According to food systems expert Danielle Nierenberg, sustainable and regenerative agriculture can be scaled to feed the nearly 330 million people in the United States daily while also mitigating climate change. But we might need to move past some preconceived notions to do so.
“I think we have to start redefining what scale is,” Nierenberg said. “There’s this idea that scaling up [means] you have to grow and be bigger. There are other ideas around scaling out or replicating.”
As the co-founder of Food Tank, Danielle Nierenberg is a leading advocate for environmentally and economically sustainable food and farming systems in the United States and around the world.
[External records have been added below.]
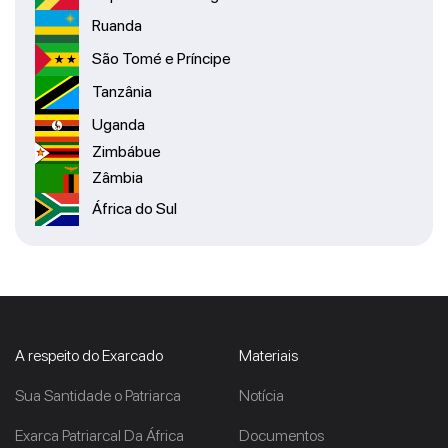
Ruanda
São Tomé e Príncipe
Tanzânia
Uganda
Zimbábue
Zâmbia
África do Sul
A respeito do Exarcado
Materiais
Sua Santidade o Patriarca
Notícia
Exarca Patriarcal Da África
Documentos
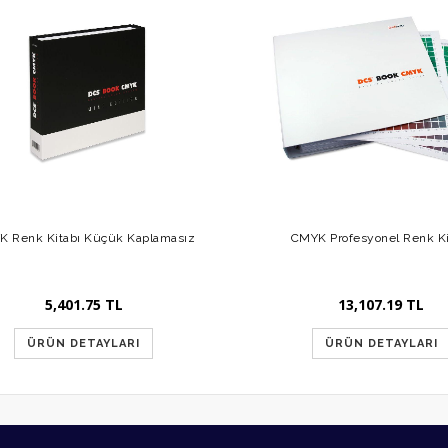
 Renk Kitabı Küçük Kaplamasız
CMYK Profesyonel Renk Ki
5,401.75 TL
13,107.19 TL
ÜRÜN DETAYLARI
ÜRÜN DETAYLARI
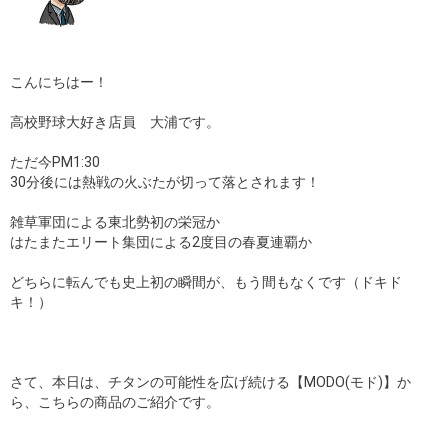
こんにちはー！
高校野球大好き店員 大浦です。
ただ今PM1:30
30分後には熱戦の火ぶたが切って落とされます！
雑草軍団による東北勢初の栄冠か
はたまたエリート集団による2度目の春夏連覇か
どちらに転んでも史上初の瞬間が、もう間もなくです（ドキド
キ！）
さて、本日は、チタンの可能性を広げ続ける【MODO(モド)】か
ら、こちらの商品のご紹介です。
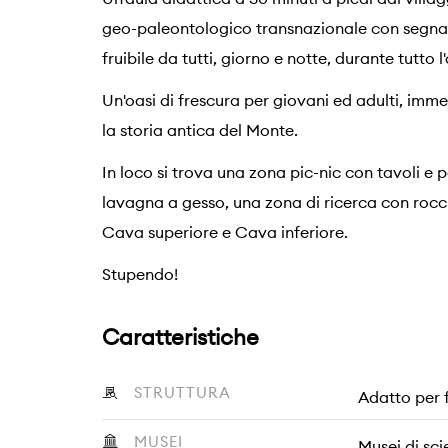
geo-paleontologico transnazionale con segnale
fruibile da tutti, giorno e notte, durante tutto l
Un'oasi di frescura per giovani ed adulti, imm
la storia antica del Monte.
In loco si trova una zona pic-nic con tavoli e p
lavagna a gesso, una zona di ricerca con roccia
Cava superiore e Cava inferiore.
Stupendo!
Caratteristiche
STRUTTURA
Adatto per 
MUSEI
Musei di sci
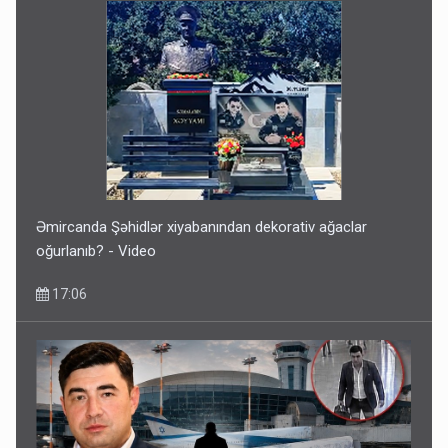
Əmircanda Şəhidlər xiyabanından dekorativ ağaclar
oğurlanıb? - Video
17:06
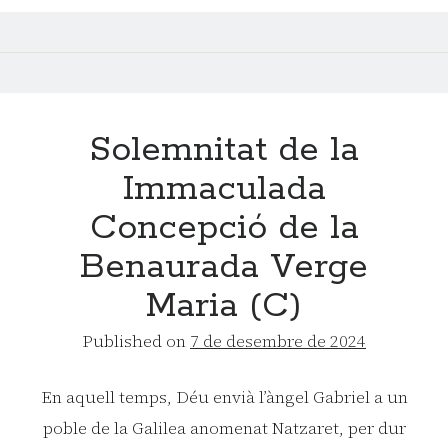
Solemnitat de la
Immaculada
Concepció de la
Benaurada Verge
Maria (C)
Published on
7 de desembre de 2024
En aquell temps, Déu envià l’àngel Gabriel a un
poble de la Galilea anomenat Natzaret, per dur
She is also the 2020 recipient of the Julia Child Award, which honors an individual who has made a profound and significant difference in the way people cook and eat in the U.S.
On Jan. 27, Nierenberg and Heifer International CEO Pierre Ferrari held a live chat to discuss the challenges and opportunities for building more resilient food systems beyond COVID-19. Nierenberg pointed to Heifer International’s model as an example of how environmentally and socially sound agricultural practices can improve farmers’ incomes while bolstering food systems.
“If you look at Heifer’s model around the world, you’ve been able to create massive scale by replicating and [by] farmers teaching other farmers,” she said. “And I think maybe that’s the mindset we need to have, spreading that kind of movement instead of that upward trajectory that people mostly think about.”
Nierenberg added that currently, most of the world’s population is fed by smallholder farmers, and she said traditional scaling methods in the agricultural industry during the pandemic in the U.S. led to supply chain disruptions and large outbreaks of COVID infections at processing plants. As an alternative, Nierenberg is a proponent of regenerative agriculture, which she lauds because “it’s always giving back.”
Regenerative agriculture is a farming method that rehabilitates the land, leaving soil richer and more productive and the ecosystem healthier. It is particularly effective at carbon sequestration, which lessens atmospheric carbon, a big driver of climate change.
“Agriculture is one of the biggest contributors to climate change, but it could also be one of the biggest solutions to climate change,” she said, referring to regenerative practices. “And we need to start working on that right now.”
Now might just be the right time to push for change in food systems, Nierenberg says, with more interest than ever before in issues related to food access, affordability and equity because of the pandemic. “[There’s a] growing consciousness that things need to change,” she said. “We have a real moment.”
Nierenberg’s organization, Food Tank, has been promoting authentic, thought-provoking conversations like these for its eight-year existence, often among agricultural experts with differing viewpoints. “I am all about the uncomfortable conversation,” Nierenberg said. “That has been Food Tank’s mantra for the last eight years.”
Food Tank is an organization that focuses on building a global community for safe, healthy and nourished eaters. Food Tank acts as a global convener, research organization and non-biased creator of original research impacting the food system. The organization is publishing a book in early 2022 that examines ways to reset the food system through conversations with experts ranging from chief economists of the United Nations to small-scale farmers in Kenya and other countries who share the impact of COVID-19 and the learnings that came out of it.
“Food Tank is a unique initiative, especially considering that it was founded when food justice and food inequality were so under-reported and understood [seven years ago],” said Tanya Wenman Steel, director of the Julia Child Award, to Smithsonian Magazine. “Dani Nierenberg has sought to remedy this through conversations that bring both sides together to create a dialogue and come up with solutions. She has put a spotlight on not just the issues, but also on the solutions we as a world can actually achieve.”
The discussion with Danielle Nierenberg was a part of a speaker series, #HeiferTogether, which addresses the state of farmers around the world during the COVID-19 pandemic. In the live, 20-minute virtual conversations, Pierre Ferrari and other Heifer International leaders talk to experts about the present and future of our global food and farming systems, small farming in the United States, tech in agriculture, farming as it relates to the environment, and more.